Автор книги: Юрий Воищев
сообщить о нарушении
Текущая страница: 4 (всего у книги 8 страниц)
Звездочка
Мой сосед по парте – Гнилушкин – удивительный малый. Когда он говорит, у него движутся уши. Как я ни пробую шевелить ушами – ничего не получается.
– Уметь надо, – говорит Гнилушкин, и уши у него шевелятся.
Это верно: надо уметь. А я многого не умею. Например, я не умею писать букву «я». А Гнилушкин умеет.
На уроке письма я страдаю. Надо написать целых пять строчек. Надо заполнить их от начала до конца. И все одной и той же буквой – «я». А у меня не получается.
– Слышь, – Гнилушкину говорю, – напиши строчечку.
– А чего дашь?
А у меня и нет ничего.
– Бесплатно и в театре не работают! Сам пиши.
А у меня не получается. Буквы то взлетают, то падают. Страх сплошной. Гад ты, Гнилушкин!

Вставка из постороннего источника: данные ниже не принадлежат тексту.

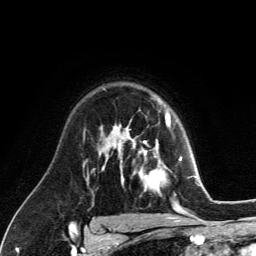
Breast MRI (dynamic contrast-enhanced), one axial slice; slice 89 of 134 in the series (ordered by position); cropped to one breast; dynamic contrast-enhanced series, time point 2 of 6 at this slice position (early post-contrast); 3 T; TE 2.8 ms, TR 7.8 ms; 1.2 mm slice thickness; 256 × 256 image matrix, field of view 170 × 170 mm. Female patient.
Structures marked on this image (semi-automatic segmentation, software-assisted and operator-edited):
- enhancing-tissue mask used for the functional tumour volume (all voxels passing the contrast-enhancement thresholds inside the analysis volume; usually the tumour): bounding box [x1, y1, x2, y2] px = [129, 122, 181, 196]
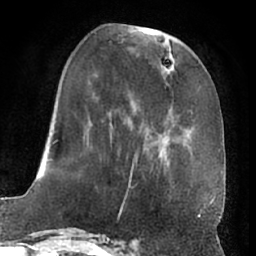
Breast MRI (dynamic contrast-enhanced), one axial slice; slice 24 of 66 in the series (ordered by position); cropped to one breast; dynamic contrast-enhanced series, time point 2 of 7 at this slice position (early post-contrast); 1.5 T; TE 3 ms, TR 6.2 ms; 256 × 256 image matrix, field of view 170 × 170 mm. Female patient.
Structures marked on this image (semi-automatic segmentation, software-assisted and operator-edited):
- enhancing-tissue mask used for the functional tumour volume (all voxels passing the contrast-enhancement thresholds inside the analysis volume; usually the tumour): box from (x=54, y=27) to (x=191, y=191) px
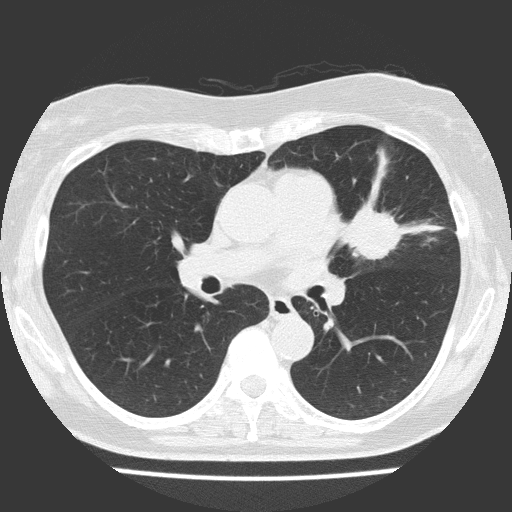
Chest CT (low-dose screening protocol), one axial image; first (baseline) screen; lung window (W 1500 / L -600 HU); 2 mm slice thickness; lung (sharp) reconstruction kernel (FC51); 120 kVp; slice 70 of 151 in the series. Female participant, aged 70 years at enrolment. Current smoker at enrolment.
- Lesion marked by an expert reader, bounding box <323,183,432,276> (left, top, right, bottom; pixels).
- The screening reader recorded 2 non-calcified nodules or masses ≥4 mm on this exam; which of them this box marks is not recorded.
- Lung cancer was diagnosed 25 days after this screen: adenocarcinoma, NOS, left upper lobe, poorly differentiated (G3), stage IV (AJCC 6th edition), 30 mm at pathology.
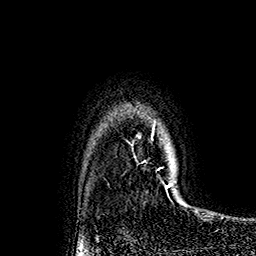
Breast MRI (dynamic contrast-enhanced), one axial slice. Slice 134 of 160 in the series (ordered by position). Cropped to one breast. Dynamic contrast-enhanced series, time point 2 of 7 at this slice position (early post-contrast). 1.5 T. TE 2.8 ms, TR 5.4 ms. 1 mm slice thickness. 256 × 256 image matrix, field of view 180 × 180 mm. Female patient.
Outlined on this slice (semi-automatic segmentation, software-assisted and operator-edited):
- enhancing-tissue mask used for the functional tumour volume (all voxels passing the contrast-enhancement thresholds inside the analysis volume; usually the tumour): bounding box <151,125,173,189> (left, top, right, bottom; pixels)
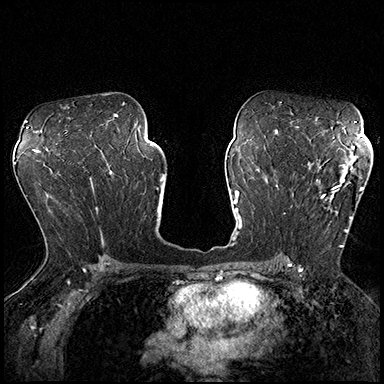
Breast MRI (dynamic contrast-enhanced), one axial slice. Position 112 of 200 along the scan axis. Dynamic contrast-enhanced series, time point 2 of 8 at this slice position (early post-contrast). 3 T. TE 2.3 ms, TR 4.4 ms. 1 mm slice thickness. 384 × 384 image matrix. Female patient.
Annotated regions visible in this slice (semi-automatically segmented with operator editing):
- enhancing-tissue mask used for the functional tumour volume (all voxels passing the contrast-enhancement thresholds inside the analysis volume; usually the tumour): bounding box [x1, y1, x2, y2] px = [290, 162, 364, 247]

А учительница ходит по классу и в тетрадки заглядывает. В мою глянет – в обморок упадет! «Издеваешься? – скажет. – Сколько пропустил, а издеваешься. Не хочешь учиться – уходи из школы. На улице твое место, а не в школе». И начнет. Не возрадуешься. Будет мать тягать, чтобы она повоздействовала. А разве я виноват, что не умею писать букву «я»? «А разве я тебя не учила? – скажет. – Разве я не вбивала в твою дурацкую башку и „я“ и все такое прочее?!» Не отвертишься. А мать раскричится на всю школу и начнет на тебя воздействовать при всем честном народе. Ох и смеху будет!
– Напиши!..
– Нина Осиповна, что меня Васильев отвлекает!
– Васильев! Прекрати хулиганство!
– Да я разве – что?
– Опять ты пререкаешься. Долго мне с тобой еще спорить?!
– Да я – молчу…
На том и съехало.
Теперь еще об одном человеке – дружке Гнилушкина, а потом уже о звездочке, которую мне подарил Назаров. Сейчас расскажу, почему вышла такая история. Был в нашем классе мальчик – Славка. Ничего себе, подходящий. Я его отца как-то видел. Он в школу приходил. Толстый мужик. Майор вроде. А там, кто его знает, может, и выше, может, и генерал, я в чинах не разбираюсь. Так вот, у всех пацанов отцы на фронте, а Славкин дома отирается. И на войне-то не был. А так, просидел в тылу, пока другие воевали. И все об этом, конечно, знают. Но никто Славку и не упрекал. Разве, мол, он виноватый, если отец дерьмо. Только Славка в папку вышел, натура такая же. А так прикидывается своим. Только важничает сильно, а так – ничего. И пацаны ему завидуют. Даже не ему самому, а его костюмчику. А костюмчик у Славки был – по всем правилам военной моды. Прямо настоящий мундир, с погонами, с широким ремнем. А на ремне – настоящая кобура. Только пистолет – игрушечный. Славка в школу один не ходил. Его провожал и встречал папин шофер, который и по дому иногда прислуживал. Пожилой такой мужчина. Добрый очень. С пацанами ладил.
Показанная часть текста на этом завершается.